▶ Selected excerpt
Team:Aix-Marseille/Project
From 2014.igem.org
S.E.colization : Green light, GO!
Overall project summary
Our project centers around synchronizing a culture of E.coli cells, so that they all divide synchronously and change color from green to red and back as they go through the cell cycle. More specifically the culture stops dividing full of red cells and then at regular intervals the cells turn green and divide before returning to the red quiescent state.
This project relies on developing several new and original modules and components which we believe will be generally useful to other teams in future projects. The first component is an inducible Serine production system based on a mutant SerA protein that is insensitive to retro-inhibition by the pathway product (serine) allowing the development of bacteria secreting serine. The second component involves re-engineering the chemotaxis system to drive changes in gene expression rather than changes in flagellar rotation direction. This component is particularly innovative and potentially useful as it can form the basis of several different synthetic signaling system allowing regulation of gene expression by a wide range of different signaling molecules. The third component, or set of components, is a series of switches that change the protein expressed in response to a signal, that is rather than a simple induction of expression as observed with most inducible systems, one protein will be expressed while a second is repressed. Again it is hoped that the bricks that make this system will be applicable in multiple new projects. Each of these components is designed so that if they are introduced together they will produce an oscillator that regularly drives the switch modules between their two states. This oscillator will be coupled to color changes, the initiation of the cell cycle, and serine production (to make the feedback loop). A particularity of the oscillator is that by passing through a secreted substrate and sensor system the oscillations should be culture wide, and all the cells should fall into phase. Furthermore by using the chemotaxis system which has an intrinsically differential sensor (rather than an absolute sensor) it is hoped that the oscillations can be driven over many cell cycles.

▶ Data provided
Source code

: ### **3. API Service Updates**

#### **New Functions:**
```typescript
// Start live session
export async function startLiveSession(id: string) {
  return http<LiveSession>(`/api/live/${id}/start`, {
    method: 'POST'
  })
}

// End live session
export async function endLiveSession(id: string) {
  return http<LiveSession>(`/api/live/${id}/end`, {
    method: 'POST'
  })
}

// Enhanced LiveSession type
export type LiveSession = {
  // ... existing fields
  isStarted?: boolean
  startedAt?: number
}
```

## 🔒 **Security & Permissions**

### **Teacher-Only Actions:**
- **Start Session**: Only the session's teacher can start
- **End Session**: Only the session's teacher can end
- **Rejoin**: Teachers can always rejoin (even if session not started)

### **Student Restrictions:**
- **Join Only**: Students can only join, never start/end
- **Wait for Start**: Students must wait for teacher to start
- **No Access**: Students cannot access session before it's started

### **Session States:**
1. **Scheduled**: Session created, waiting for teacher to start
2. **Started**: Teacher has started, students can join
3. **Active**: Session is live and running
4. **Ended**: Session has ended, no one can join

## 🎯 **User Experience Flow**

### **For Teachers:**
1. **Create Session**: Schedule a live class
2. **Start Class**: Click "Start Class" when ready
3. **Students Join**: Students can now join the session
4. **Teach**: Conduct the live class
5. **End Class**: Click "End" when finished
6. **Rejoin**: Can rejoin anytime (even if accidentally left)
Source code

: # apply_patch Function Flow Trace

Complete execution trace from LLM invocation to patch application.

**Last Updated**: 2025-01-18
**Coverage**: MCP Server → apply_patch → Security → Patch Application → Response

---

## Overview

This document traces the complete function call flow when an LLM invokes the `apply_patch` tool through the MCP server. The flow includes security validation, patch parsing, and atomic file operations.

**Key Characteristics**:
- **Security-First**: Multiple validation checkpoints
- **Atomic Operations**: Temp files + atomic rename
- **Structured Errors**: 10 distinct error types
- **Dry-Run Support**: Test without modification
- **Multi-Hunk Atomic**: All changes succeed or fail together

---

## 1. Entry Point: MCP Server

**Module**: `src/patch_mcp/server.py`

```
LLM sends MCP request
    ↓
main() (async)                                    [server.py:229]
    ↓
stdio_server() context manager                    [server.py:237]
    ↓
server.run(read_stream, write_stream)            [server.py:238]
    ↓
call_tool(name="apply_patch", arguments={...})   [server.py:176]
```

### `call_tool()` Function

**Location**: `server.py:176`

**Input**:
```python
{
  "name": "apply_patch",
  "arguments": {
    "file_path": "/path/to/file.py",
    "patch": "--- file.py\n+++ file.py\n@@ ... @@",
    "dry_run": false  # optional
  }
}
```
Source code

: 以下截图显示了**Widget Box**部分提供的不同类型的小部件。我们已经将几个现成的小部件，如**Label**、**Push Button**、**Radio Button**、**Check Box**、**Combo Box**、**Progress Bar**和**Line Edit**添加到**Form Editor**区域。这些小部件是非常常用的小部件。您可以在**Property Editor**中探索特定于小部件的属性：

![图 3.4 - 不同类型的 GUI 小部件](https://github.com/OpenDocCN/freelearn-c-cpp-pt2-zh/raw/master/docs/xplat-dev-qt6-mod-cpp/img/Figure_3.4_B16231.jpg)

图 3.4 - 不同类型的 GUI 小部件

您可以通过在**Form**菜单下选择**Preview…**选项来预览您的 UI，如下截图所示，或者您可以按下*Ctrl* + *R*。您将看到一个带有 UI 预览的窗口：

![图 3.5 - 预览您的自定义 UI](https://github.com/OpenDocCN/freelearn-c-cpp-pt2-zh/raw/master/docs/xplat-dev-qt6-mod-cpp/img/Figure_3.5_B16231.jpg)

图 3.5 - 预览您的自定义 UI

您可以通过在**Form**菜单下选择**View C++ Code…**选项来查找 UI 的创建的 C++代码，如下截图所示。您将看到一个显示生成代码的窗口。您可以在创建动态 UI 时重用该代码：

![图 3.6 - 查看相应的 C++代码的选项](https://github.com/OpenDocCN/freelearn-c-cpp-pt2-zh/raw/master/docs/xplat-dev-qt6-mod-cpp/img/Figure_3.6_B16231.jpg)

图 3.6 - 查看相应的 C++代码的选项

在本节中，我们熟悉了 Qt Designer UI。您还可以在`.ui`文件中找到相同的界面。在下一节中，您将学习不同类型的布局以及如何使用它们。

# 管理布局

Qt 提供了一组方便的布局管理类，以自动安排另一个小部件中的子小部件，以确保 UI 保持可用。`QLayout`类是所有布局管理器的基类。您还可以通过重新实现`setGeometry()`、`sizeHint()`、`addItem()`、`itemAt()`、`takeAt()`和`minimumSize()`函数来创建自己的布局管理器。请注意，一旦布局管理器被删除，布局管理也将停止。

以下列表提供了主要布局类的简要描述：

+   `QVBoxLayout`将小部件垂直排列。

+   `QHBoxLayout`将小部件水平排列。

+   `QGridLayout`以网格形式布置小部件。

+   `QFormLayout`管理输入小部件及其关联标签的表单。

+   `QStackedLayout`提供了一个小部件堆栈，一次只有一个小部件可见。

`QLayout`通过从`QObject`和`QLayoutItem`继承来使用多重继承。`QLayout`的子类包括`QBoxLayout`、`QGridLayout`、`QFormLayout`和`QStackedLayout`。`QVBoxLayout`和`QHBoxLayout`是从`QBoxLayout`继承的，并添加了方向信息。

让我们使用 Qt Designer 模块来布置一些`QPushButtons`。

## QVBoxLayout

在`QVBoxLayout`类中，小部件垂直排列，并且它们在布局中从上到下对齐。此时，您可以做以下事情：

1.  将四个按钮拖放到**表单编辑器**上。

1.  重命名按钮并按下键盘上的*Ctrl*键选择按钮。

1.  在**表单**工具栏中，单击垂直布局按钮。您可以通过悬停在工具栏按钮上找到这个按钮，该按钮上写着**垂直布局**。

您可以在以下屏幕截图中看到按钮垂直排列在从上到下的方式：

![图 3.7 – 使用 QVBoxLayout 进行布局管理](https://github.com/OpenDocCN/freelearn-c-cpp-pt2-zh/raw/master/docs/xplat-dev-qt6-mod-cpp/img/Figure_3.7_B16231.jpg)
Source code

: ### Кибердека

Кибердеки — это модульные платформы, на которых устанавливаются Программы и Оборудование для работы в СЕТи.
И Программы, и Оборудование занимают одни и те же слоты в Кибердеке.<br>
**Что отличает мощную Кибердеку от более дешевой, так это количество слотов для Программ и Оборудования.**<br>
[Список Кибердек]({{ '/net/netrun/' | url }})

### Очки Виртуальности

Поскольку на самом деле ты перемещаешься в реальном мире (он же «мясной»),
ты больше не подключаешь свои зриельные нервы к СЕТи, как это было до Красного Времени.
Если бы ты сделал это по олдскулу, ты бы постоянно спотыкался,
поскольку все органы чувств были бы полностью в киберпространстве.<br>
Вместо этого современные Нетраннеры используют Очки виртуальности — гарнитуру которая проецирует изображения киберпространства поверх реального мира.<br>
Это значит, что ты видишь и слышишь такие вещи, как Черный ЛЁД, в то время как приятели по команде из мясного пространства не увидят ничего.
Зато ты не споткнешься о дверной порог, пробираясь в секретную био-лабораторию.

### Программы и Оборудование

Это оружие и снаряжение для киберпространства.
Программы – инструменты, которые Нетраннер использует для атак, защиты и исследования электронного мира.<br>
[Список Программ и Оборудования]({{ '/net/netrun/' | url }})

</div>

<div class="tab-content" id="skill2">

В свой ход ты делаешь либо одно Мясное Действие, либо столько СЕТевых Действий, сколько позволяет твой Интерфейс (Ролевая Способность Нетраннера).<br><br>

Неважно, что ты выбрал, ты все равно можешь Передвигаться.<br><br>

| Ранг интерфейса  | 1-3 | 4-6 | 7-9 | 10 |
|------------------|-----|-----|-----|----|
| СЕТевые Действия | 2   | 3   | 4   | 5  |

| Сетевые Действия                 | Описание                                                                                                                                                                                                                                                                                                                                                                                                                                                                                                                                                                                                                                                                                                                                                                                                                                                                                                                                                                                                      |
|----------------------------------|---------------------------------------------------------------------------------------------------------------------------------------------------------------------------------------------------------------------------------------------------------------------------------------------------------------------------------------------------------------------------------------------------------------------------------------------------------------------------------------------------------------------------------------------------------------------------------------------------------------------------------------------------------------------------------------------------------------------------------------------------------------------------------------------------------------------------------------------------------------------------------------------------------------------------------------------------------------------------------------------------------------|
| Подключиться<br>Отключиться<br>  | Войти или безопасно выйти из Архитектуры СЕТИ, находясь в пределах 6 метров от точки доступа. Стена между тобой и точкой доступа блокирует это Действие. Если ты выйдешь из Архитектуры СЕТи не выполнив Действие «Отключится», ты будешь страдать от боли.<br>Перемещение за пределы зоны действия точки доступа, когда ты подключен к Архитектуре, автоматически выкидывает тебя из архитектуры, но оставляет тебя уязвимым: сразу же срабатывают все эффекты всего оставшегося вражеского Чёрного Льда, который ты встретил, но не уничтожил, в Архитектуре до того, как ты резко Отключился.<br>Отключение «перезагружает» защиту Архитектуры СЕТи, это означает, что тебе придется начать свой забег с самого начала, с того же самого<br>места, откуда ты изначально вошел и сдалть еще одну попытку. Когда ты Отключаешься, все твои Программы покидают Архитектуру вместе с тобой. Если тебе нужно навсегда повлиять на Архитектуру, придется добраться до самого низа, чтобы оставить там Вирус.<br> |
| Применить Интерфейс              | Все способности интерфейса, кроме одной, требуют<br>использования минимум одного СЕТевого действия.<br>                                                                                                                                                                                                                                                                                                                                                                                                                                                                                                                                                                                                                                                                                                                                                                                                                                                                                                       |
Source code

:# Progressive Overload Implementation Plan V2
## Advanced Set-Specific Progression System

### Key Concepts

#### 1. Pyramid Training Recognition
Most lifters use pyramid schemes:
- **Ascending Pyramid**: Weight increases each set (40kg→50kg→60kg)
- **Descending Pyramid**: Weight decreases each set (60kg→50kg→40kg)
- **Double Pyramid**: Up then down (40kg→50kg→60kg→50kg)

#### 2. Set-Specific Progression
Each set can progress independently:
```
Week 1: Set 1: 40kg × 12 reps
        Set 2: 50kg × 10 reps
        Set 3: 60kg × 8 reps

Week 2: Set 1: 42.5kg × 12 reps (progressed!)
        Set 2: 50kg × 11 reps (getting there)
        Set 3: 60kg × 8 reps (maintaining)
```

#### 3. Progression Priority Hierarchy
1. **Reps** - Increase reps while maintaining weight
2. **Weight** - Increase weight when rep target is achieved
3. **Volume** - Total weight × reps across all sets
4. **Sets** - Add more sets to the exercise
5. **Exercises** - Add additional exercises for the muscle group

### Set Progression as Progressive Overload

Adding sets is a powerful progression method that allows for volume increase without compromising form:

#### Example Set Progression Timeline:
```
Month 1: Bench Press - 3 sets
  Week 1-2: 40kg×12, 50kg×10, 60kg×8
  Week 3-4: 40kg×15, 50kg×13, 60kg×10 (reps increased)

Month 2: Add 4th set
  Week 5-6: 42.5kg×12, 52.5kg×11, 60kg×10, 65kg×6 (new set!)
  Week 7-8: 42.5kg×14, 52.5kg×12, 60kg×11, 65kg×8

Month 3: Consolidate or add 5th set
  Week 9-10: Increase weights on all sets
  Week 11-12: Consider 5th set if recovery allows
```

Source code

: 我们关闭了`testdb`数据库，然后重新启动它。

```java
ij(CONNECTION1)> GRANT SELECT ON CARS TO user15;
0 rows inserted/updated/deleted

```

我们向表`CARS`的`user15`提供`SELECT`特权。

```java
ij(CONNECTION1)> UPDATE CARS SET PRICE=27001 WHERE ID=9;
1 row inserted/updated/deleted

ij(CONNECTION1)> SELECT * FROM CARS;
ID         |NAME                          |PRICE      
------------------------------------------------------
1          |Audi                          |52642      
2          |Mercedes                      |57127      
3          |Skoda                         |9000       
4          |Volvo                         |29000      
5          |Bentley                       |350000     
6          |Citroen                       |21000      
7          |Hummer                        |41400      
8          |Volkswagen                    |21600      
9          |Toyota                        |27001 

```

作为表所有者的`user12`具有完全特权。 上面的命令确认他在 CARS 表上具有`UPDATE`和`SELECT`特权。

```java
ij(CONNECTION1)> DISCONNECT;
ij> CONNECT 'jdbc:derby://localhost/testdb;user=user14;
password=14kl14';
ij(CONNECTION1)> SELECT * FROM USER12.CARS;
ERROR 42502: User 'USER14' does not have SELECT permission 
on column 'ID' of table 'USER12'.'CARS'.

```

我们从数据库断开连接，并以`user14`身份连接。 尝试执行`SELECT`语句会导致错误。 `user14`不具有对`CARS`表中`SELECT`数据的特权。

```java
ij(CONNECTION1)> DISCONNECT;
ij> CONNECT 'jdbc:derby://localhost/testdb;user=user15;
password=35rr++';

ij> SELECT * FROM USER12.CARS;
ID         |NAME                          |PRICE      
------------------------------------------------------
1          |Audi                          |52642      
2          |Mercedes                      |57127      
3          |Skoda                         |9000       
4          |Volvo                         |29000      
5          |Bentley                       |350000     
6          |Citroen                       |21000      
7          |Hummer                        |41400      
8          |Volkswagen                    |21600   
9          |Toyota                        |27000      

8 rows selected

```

▶ Activities
A) Answer these questions using the project summary:
(i) Between which two colors do the cells change as they go through the cell cycle?
(ii) What is the mutant SerA protein insensitive to?
(iii) What kind of sensor does the chemotaxis system have?
B) Carry on the summary of the E. coli synchronization project from the point where it stops.

▶ Responses for each task
A)
(i) Green and red.
(ii) Retro-inhibition by the pathway product, serine.
(iii) An intrinsically differential sensor, not an absolute sensor.

B)
This project is relatively fundamental but will we hope provide several generally useable and reusable modules for more applied projects where multiple signaling pathways, culture wide oscillators or switches are required. The project involves both experimental constructions, largely derived from previously published work by other authors, resulting in numerous new Biobricks, and also a strong modeling component to understand the function and constraints of the oscillator that we propose to build and the expected effects on bacterial behavior.
Project Details
Serine, a signal molecule
Modified E.coli strains we used for this part of the project were designed and constructed as follows:
- The SdaB gene encoding a Serine transporter was deleted,
- The SdaC gene encoding for a protein able to degrade Serine into 3-PG was deleted.
- The CheA gene (BBa_K1349006) was fused with a (SH3)4 module was expressed, and the native CheA gene was deleted. The (SH3)4 module is to allow a synthetic interaction with the response regulator, see below.
- A truncated SerA gene (BBa_K1349000) was expressed: the mutated SerA is no longer sensitive to feedback inhibition by serine. Expression of this gene leads to accumulation of high concentrations of serine.
The truncated SerA gene is controlled by CusR promoter which is activated by the accumulation of phosphorylated CusR protein.
CheA‐SH3, modified chemotaxis signalling
This regulatory circuit is designed as follows. A change in the extracellular Serine concentration is detected by Tsr receptor. The Tsr inhibits the constitutive activity of the CheA (Histidine kinase) and reduces auto-phosphorylation. This natural circuit is modified so that CheA transfers phosphate groups not only to CheB and CheY as usual but also to CusR. Consequently, the CusR transcription factor is less phosphorylated and binds less well to its DNA recognition sequence.
When extracellular Serine concentration is stabilized, Tsr is not stimulated anymore and stops inhibiting CheA. As a consequence, CheA becomes activated again and phosphorylates CusR.
In order to modify the phosphorylation patern of CheA we have used the synthetic protein interaction modules developped by Whitaker et al. 2012 (PNAS 109: 18090-18095). The CheA (BBa_K1349006) is fused to a (SH3)4 module (BBa_K1349005) and CusR to a LZa leucine zipper (BBa_K1349007), these two proteins will then interact in the presence of the adaptor module an SH3-pep-LZA protein (Bba_K1349008).
The combination of these first two parts defines an culture wide oscilatory control circuit that responds through changing extracellular serine levels.
Regulation of intracellular ppGpp concentration; green light, go !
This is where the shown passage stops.